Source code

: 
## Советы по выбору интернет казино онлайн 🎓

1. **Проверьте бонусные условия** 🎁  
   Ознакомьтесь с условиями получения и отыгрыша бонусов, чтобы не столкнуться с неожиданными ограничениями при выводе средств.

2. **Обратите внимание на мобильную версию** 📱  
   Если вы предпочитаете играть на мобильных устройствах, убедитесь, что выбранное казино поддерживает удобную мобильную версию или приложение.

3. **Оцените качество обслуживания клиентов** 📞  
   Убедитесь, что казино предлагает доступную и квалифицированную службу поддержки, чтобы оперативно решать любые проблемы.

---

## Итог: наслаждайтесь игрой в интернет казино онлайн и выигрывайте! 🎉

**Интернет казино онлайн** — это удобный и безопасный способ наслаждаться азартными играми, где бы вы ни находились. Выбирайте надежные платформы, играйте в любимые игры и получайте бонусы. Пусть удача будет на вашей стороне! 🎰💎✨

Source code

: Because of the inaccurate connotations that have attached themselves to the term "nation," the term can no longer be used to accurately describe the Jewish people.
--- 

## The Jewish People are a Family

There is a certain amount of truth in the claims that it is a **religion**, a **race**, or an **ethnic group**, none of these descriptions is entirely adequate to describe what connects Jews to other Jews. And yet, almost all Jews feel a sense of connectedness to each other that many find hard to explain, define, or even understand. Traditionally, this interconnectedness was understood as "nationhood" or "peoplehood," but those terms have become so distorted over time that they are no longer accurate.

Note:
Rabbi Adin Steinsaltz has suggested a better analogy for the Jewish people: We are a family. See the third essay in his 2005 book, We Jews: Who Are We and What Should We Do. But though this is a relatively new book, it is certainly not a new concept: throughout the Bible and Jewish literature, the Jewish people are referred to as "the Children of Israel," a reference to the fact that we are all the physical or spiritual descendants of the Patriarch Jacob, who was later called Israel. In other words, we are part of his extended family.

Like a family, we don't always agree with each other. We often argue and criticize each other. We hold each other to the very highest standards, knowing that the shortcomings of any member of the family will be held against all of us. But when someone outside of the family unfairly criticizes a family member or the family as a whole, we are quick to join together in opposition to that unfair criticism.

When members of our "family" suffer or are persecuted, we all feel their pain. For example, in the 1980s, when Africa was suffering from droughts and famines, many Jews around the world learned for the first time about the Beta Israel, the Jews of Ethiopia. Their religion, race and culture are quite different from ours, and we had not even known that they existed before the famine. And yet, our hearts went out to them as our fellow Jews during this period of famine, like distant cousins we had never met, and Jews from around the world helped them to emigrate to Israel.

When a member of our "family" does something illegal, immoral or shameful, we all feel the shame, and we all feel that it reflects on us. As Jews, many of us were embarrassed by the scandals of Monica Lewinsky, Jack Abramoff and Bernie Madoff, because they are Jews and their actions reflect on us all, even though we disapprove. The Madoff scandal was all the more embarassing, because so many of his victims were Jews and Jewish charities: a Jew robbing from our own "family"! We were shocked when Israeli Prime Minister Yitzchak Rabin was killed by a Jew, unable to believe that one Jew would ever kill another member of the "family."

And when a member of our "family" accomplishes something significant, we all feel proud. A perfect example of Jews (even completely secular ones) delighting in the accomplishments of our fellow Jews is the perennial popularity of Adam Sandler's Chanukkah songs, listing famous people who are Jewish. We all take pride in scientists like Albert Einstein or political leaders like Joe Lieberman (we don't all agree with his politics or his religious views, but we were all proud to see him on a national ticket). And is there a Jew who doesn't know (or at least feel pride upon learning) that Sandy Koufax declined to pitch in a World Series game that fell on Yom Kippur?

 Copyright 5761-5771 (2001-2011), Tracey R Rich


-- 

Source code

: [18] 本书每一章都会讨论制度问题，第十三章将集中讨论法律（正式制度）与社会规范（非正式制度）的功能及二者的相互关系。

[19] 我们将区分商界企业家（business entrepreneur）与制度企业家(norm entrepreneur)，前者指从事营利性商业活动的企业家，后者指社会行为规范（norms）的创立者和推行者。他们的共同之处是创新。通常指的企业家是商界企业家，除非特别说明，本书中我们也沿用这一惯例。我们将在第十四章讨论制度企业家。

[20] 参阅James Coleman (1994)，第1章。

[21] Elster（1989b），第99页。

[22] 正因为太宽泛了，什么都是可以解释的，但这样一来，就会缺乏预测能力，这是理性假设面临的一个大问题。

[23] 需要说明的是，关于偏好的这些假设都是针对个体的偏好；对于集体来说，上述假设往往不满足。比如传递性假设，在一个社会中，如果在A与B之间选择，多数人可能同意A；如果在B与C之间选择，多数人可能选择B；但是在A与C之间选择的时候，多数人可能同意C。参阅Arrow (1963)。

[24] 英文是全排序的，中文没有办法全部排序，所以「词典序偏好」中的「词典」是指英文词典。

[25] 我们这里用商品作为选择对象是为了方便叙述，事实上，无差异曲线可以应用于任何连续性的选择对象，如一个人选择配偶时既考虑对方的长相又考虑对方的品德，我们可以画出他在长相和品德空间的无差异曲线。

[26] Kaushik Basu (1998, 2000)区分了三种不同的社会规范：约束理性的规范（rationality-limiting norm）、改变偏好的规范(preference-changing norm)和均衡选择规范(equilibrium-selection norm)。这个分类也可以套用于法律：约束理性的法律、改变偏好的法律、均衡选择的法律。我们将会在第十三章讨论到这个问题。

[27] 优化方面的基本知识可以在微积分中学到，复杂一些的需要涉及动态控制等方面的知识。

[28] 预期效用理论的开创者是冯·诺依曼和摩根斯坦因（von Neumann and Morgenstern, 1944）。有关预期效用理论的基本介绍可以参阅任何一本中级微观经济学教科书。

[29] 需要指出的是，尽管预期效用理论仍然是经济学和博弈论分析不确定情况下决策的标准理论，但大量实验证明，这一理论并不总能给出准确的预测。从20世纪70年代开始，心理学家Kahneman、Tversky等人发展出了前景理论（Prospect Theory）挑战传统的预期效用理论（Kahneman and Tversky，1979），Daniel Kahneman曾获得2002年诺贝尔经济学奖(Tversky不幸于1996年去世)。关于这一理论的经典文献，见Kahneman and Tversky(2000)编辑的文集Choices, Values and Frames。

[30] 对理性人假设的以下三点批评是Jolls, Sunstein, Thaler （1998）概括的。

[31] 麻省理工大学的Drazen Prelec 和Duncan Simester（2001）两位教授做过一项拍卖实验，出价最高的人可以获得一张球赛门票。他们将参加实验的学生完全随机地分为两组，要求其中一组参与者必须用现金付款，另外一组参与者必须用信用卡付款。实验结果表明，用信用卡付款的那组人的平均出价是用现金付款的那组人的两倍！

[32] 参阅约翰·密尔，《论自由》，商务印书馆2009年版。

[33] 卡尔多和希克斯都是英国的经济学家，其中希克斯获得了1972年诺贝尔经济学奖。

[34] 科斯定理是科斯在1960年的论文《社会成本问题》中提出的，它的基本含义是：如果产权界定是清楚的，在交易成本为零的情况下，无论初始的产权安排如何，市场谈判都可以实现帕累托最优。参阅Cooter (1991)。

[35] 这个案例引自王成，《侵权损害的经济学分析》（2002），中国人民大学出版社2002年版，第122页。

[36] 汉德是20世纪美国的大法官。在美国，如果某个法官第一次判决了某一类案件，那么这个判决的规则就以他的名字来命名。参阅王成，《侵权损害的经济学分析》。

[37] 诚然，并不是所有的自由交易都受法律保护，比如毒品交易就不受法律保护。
- - -
# [DESCRIPTION OF THE TASK]
Generate a verbatim printout of all the entries.

# [ANSWER TO THIS PROBLEM]
Source code

: 
## Советы по выбору интернет казино онлайн 🎓

1. **Проверьте бонусные условия** 🎁  
   Ознакомьтесь с условиями получения и отыгрыша бонусов, чтобы не столкнуться с неожиданными ограничениями при выводе средств.

2. **Обратите внимание на мобильную версию** 📱  
   Если вы предпочитаете играть на мобильных устройствах, убедитесь, что выбранное казино поддерживает удобную мобильную версию или приложение.

3. **Оцените качество обслуживания клиентов** 📞  
   Убедитесь, что казино предлагает доступную и квалифицированную службу поддержки, чтобы оперативно решать любые проблемы.

---

## Итог: наслаждайтесь игрой в интернет казино онлайн и выигрывайте! 🎉

**Интернет казино онлайн** — это удобный и безопасный способ наслаждаться азартными играми, где бы вы ни находились. Выбирайте надежные платформы, играйте в любимые игры и получайте бонусы. Пусть удача будет на вашей стороне! 🎰💎✨

Source code

: Because of the inaccurate connotations that have attached themselves to the term "nation," the term can no longer be used to accurately describe the Jewish people.
--- 

## The Jewish People are a Family

There is a certain amount of truth in the claims that it is a **religion**, a **race**, or an **ethnic group**, none of these descriptions is entirely adequate to describe what connects Jews to other Jews. And yet, almost all Jews feel a sense of connectedness to each other that many find hard to explain, define, or even understand. Traditionally, this interconnectedness was understood as "nationhood" or "peoplehood," but those terms have become so distorted over time that they are no longer accurate.

Note:
Rabbi Adin Steinsaltz has suggested a better analogy for the Jewish people: We are a family. See the third essay in his 2005 book, We Jews: Who Are We and What Should We Do. But though this is a relatively new book, it is certainly not a new concept: throughout the Bible and Jewish literature, the Jewish people are referred to as "the Children of Israel," a reference to the fact that we are all the physical or spiritual descendants of the Patriarch Jacob, who was later called Israel. In other words, we are part of his extended family.

Like a family, we don't always agree with each other. We often argue and criticize each other. We hold each other to the very highest standards, knowing that the shortcomings of any member of the family will be held against all of us. But when someone outside of the family unfairly criticizes a family member or the family as a whole, we are quick to join together in opposition to that unfair criticism.

When members of our "family" suffer or are persecuted, we all feel their pain. For example, in the 1980s, when Africa was suffering from droughts and famines, many Jews around the world learned for the first time about the Beta Israel, the Jews of Ethiopia. Their religion, race and culture are quite different from ours, and we had not even known that they existed before the famine. And yet, our hearts went out to them as our fellow Jews during this period of famine, like distant cousins we had never met, and Jews from around the world helped them to emigrate to Israel.

When a member of our "family" does something illegal, immoral or shameful, we all feel the shame, and we all feel that it reflects on us. As Jews, many of us were embarrassed by the scandals of Monica Lewinsky, Jack Abramoff and Bernie Madoff, because they are Jews and their actions reflect on us all, even though we disapprove. The Madoff scandal was all the more embarassing, because so many of his victims were Jews and Jewish charities: a Jew robbing from our own "family"! We were shocked when Israeli Prime Minister Yitzchak Rabin was killed by a Jew, unable to believe that one Jew would ever kill another member of the "family."

And when a member of our "family" accomplishes something significant, we all feel proud. A perfect example of Jews (even completely secular ones) delighting in the accomplishments of our fellow Jews is the perennial popularity of Adam Sandler's Chanukkah songs, listing famous people who are Jewish. We all take pride in scientists like Albert Einstein or political leaders like Joe Lieberman (we don't all agree with his politics or his religious views, but we were all proud to see him on a national ticket). And is there a Jew who doesn't know (or at least feel pride upon learning) that Sandy Koufax declined to pitch in a World Series game that fell on Yom Kippur?

 Copyright 5761-5771 (2001-2011), Tracey R Rich


-- 

Source code

: [18] 本书每一章都会讨论制度问题，第十三章将集中讨论法律（正式制度）与社会规范（非正式制度）的功能及二者的相互关系。

[19] 我们将区分商界企业家（business entrepreneur）与制度企业家(norm entrepreneur)，前者指从事营利性商业活动的企业家，后者指社会行为规范（norms）的创立者和推行者。他们的共同之处是创新。通常指的企业家是商界企业家，除非特别说明，本书中我们也沿用这一惯例。我们将在第十四章讨论制度企业家。

[20] 参阅James Coleman (1994)，第1章。

[21] Elster（1989b），第99页。

[22] 正因为太宽泛了，什么都是可以解释的，但这样一来，就会缺乏预测能力，这是理性假设面临的一个大问题。

[23] 需要说明的是，关于偏好的这些假设都是针对个体的偏好；对于集体来说，上述假设往往不满足。比如传递性假设，在一个社会中，如果在A与B之间选择，多数人可能同意A；如果在B与C之间选择，多数人可能选择B；但是在A与C之间选择的时候，多数人可能同意C。参阅Arrow (1963)。

[24] 英文是全排序的，中文没有办法全部排序，所以「词典序偏好」中的「词典」是指英文词典。

[25] 我们这里用商品作为选择对象是为了方便叙述，事实上，无差异曲线可以应用于任何连续性的选择对象，如一个人选择配偶时既考虑对方的长相又考虑对方的品德，我们可以画出他在长相和品德空间的无差异曲线。

[26] Kaushik Basu (1998, 2000)区分了三种不同的社会规范：约束理性的规范（rationality-limiting norm）、改变偏好的规范(preference-changing norm)和均衡选择规范(equilibrium-selection norm)。这个分类也可以套用于法律：约束理性的法律、改变偏好的法律、均衡选择的法律。我们将会在第十三章讨论到这个问题。

[27] 优化方面的基本知识可以在微积分中学到，复杂一些的需要涉及动态控制等方面的知识。

[28] 预期效用理论的开创者是冯·诺依曼和摩根斯坦因（von Neumann and Morgenstern, 1944）。有关预期效用理论的基本介绍可以参阅任何一本中级微观经济学教科书。

[29] 需要指出的是，尽管预期效用理论仍然是经济学和博弈论分析不确定情况下决策的标准理论，但大量实验证明，这一理论并不总能给出准确的预测。从20世纪70年代开始，心理学家Kahneman、Tversky等人发展出了前景理论（Prospect Theory）挑战传统的预期效用理论（Kahneman and Tversky，1979），Daniel Kahneman曾获得2002年诺贝尔经济学奖(Tversky不幸于1996年去世)。关于这一理论的经典文献，见Kahneman and Tversky(2000)编辑的文集Choices, Values and Frames。

[30] 对理性人假设的以下三点批评是Jolls, Sunstein, Thaler （1998）概括的。

[31] 麻省理工大学的Drazen Prelec 和Duncan Simester（2001）两位教授做过一项拍卖实验，出价最高的人可以获得一张球赛门票。他们将参加实验的学生完全随机地分为两组，要求其中一组参与者必须用现金付款，另外一组参与者必须用信用卡付款。实验结果表明，用信用卡付款的那组人的平均出价是用现金付款的那组人的两倍！

[32] 参阅约翰·密尔，《论自由》，商务印书馆2009年版。

[33] 卡尔多和希克斯都是英国的经济学家，其中希克斯获得了1972年诺贝尔经济学奖。

[34] 科斯定理是科斯在1960年的论文《社会成本问题》中提出的，它的基本含义是：如果产权界定是清楚的，在交易成本为零的情况下，无论初始的产权安排如何，市场谈判都可以实现帕累托最优。参阅Cooter (1991)。

[35] 这个案例引自王成，《侵权损害的经济学分析》（2002），中国人民大学出版社2002年版，第122页。

[36] 汉德是20世纪美国的大法官。在美国，如果某个法官第一次判决了某一类案件，那么这个判决的规则就以他的名字来命名。参阅王成，《侵权损害的经济学分析》。

[37] 诚然，并不是所有的自由交易都受法律保护，比如毒品交易就不受法律保护。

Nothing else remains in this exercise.